I waved my hand back and forth and finally spoke without invitation. “What if God decided I will be a murderer or a burglar,” I asked. “Don’t I get a say in it all?”
She wanted to move on and declared, “You can’t do anything about it. God has already decided what you are going to be. It’s done.”
Days later I walked home from school with my brother, past the house with the birds. I know now that the owner was a falconer. I know now why the birds were tied and hooded. I didn’t know then. And, I didn’t know that when my brother whistled at the birds, and they raised their wings, startled and flinched, that the falconer would get mad.
He screamed at us “Whistle again and I’ll let them lose; they’ll scratch your eyes out”
His mean and calculating response to what he perceived as our misbehavior stunned me. Though the birds would not have hurt us, we did not know that.
We believed that he knew the birds would hurt us if he let them fly. And he was going to let them fly at us anyway.

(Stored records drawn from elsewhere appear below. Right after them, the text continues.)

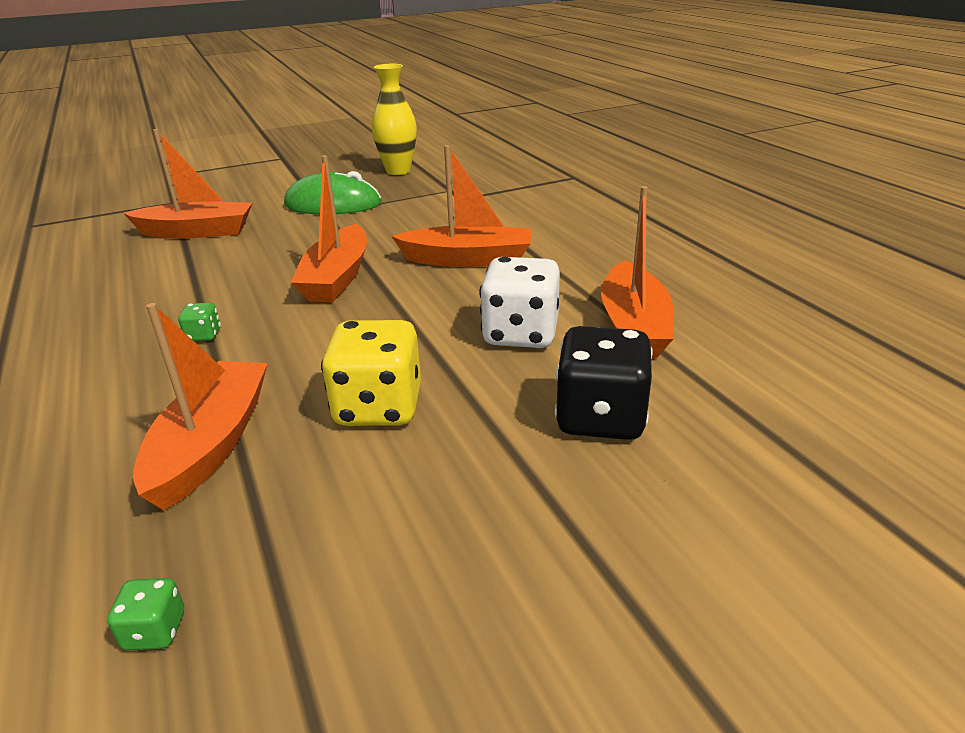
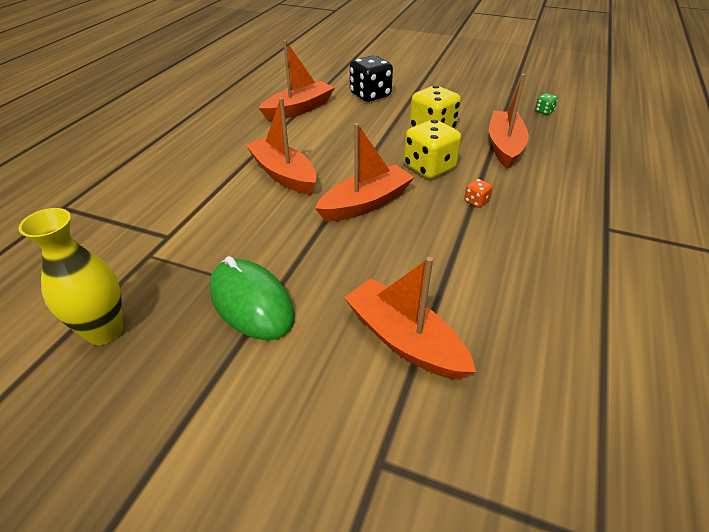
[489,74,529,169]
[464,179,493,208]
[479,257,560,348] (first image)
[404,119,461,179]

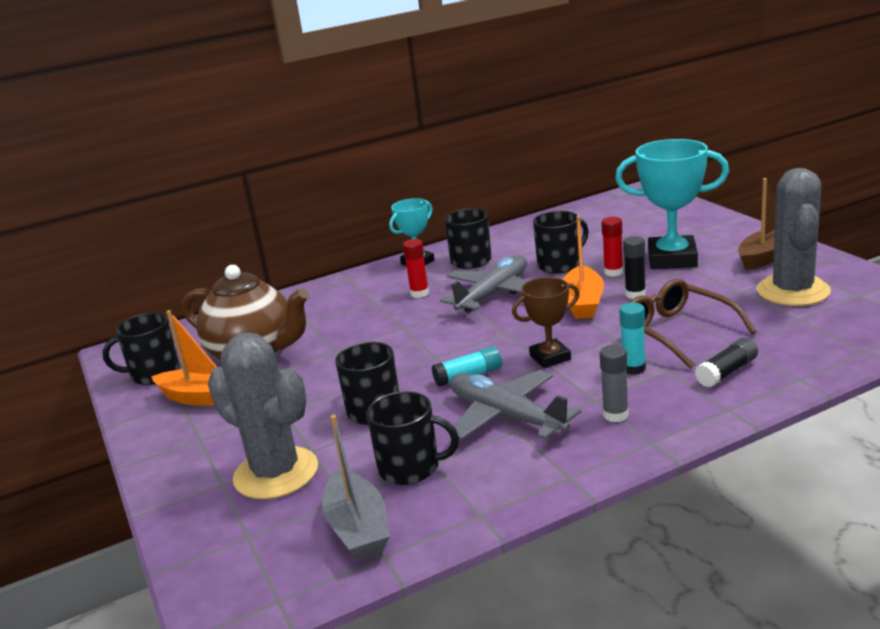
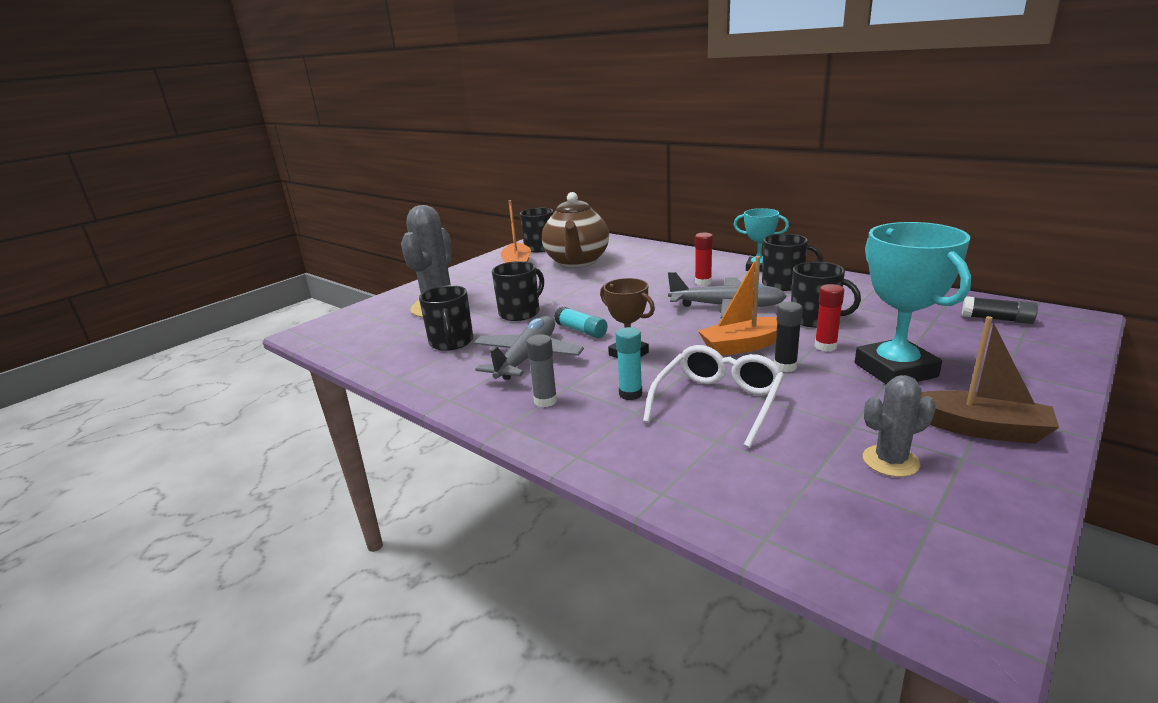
[322,415,390,561] (first image)
[643,345,784,448]
[962,296,1038,324]
[863,375,936,477]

Is God already decided about us, about how we will turn out? Does he punish and threaten like the mean falconer?
Some people in this world will tell you what is good, what is bad, what is certain, what is Rule, and what God wants. Some people will tell you what to believe, how to vote, how to church-go, how to be faithful. Sometimes these people are very good, sometimes they aren’t.

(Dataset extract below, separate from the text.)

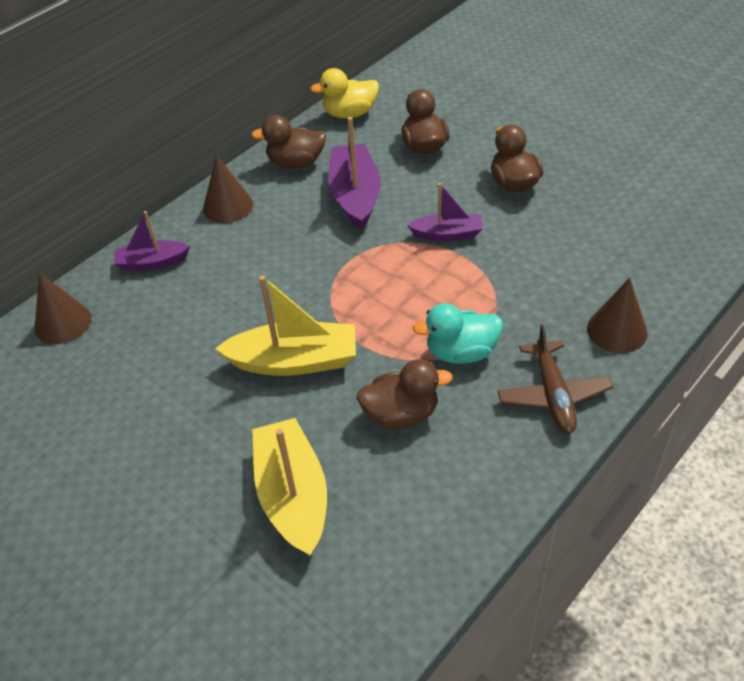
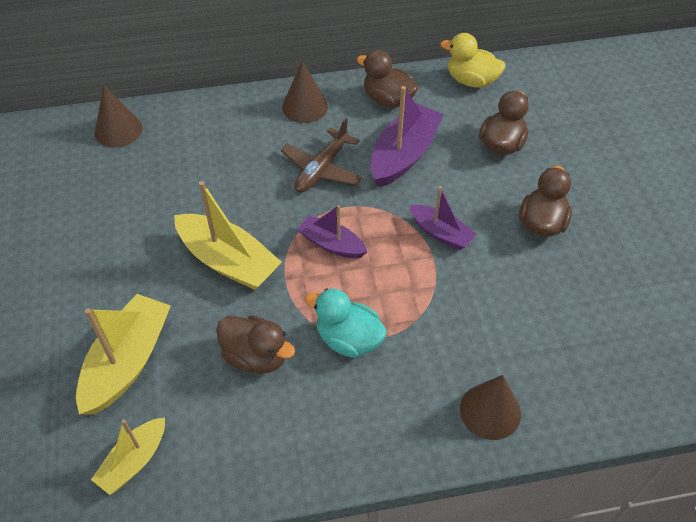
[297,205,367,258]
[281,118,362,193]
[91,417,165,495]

Some of the bad ones will cajole you, humor you, woo you and if that does not work, they will judge you, scare you, threaten you, manipulate you. Some of them will attack you.
Brace yourself, always, against people who think they know what is best for you, and in their knowing, take yours.

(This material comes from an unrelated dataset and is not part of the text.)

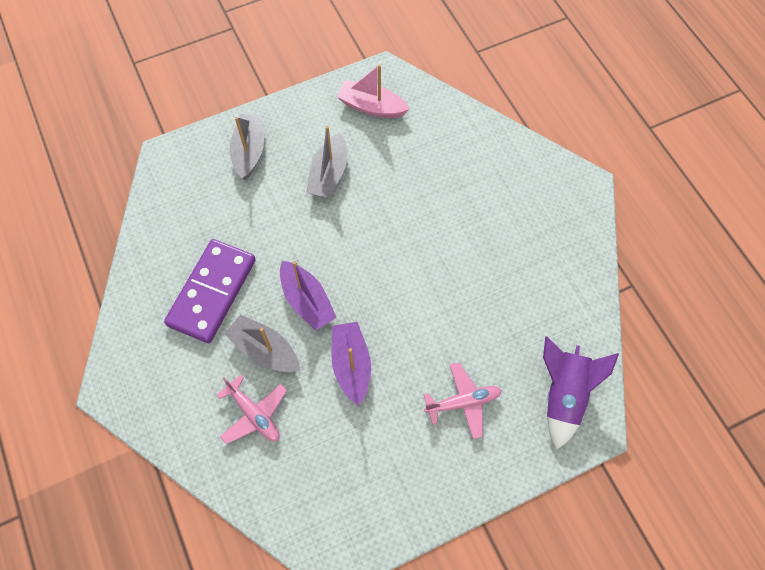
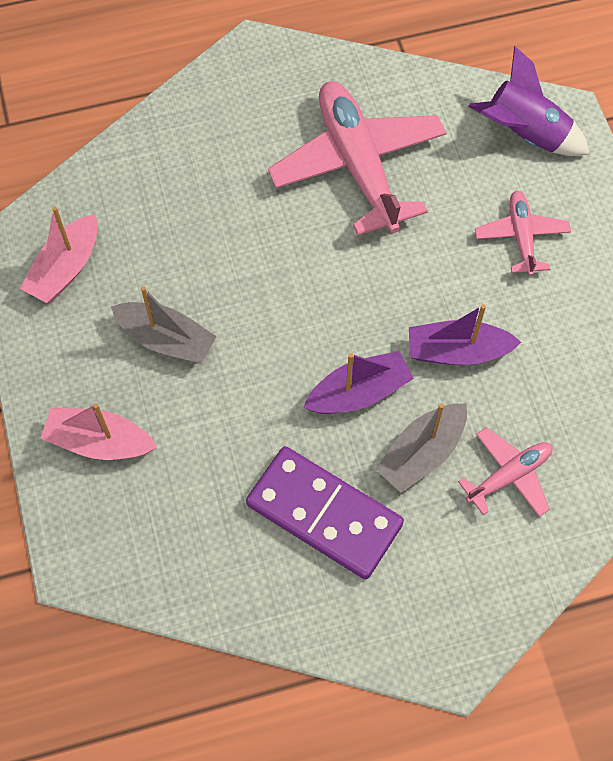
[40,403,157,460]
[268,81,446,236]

God has something in store, but wants us to have a say, a choice, a will, a chance. God has a heart.
He knows what’s going down, rides with us, sees it all. He mourns as we hurt, bends around us as we grieve, waits as we flounder and ponder and give-up. God may know when a sparrow falls, but he doesn’t push birds from branches.
He may have the notes on each of our lives, but he allows editing and revising. We can redraft and re-do.
God waits quietly and speaks in your time. He seeks ears, leans towards them.
Brace yourself for the work of listening and for the painstaking waiting, mulling, moving into, that comes before discovery.
We arrive at truly big things slowly, even though they sometimes appear to drop before us in a spilled-bucket-rush of cold water and dang-where’d-that-come-from?
The decisions we make and the directions we take do not happen on a whim, in a sudden burst of brilliance, or in a vacuum. They begin as painstaking movements, small realizations, impacts, influences.They begin with listening to our hearts click in our chests in the quiet of night.
We have the soft power to change our lives, to change world, to decide what we want to do and be. And, when we mess it up badly, we get to suck-up a deep breath of determination and plunge back in for another go-around, only hopefully better this time. There’s always hope. And our failure is never predetermined.
What is ahead may be unclear, murky, a surprise – but it is yours. No God I know will hurt you on purpose, though of course He’ll see if you trip and fall.
And, He will help you up to start again, hope for you to surprise him, revel in your attempts, your striving, your reach toward bigger and better plans.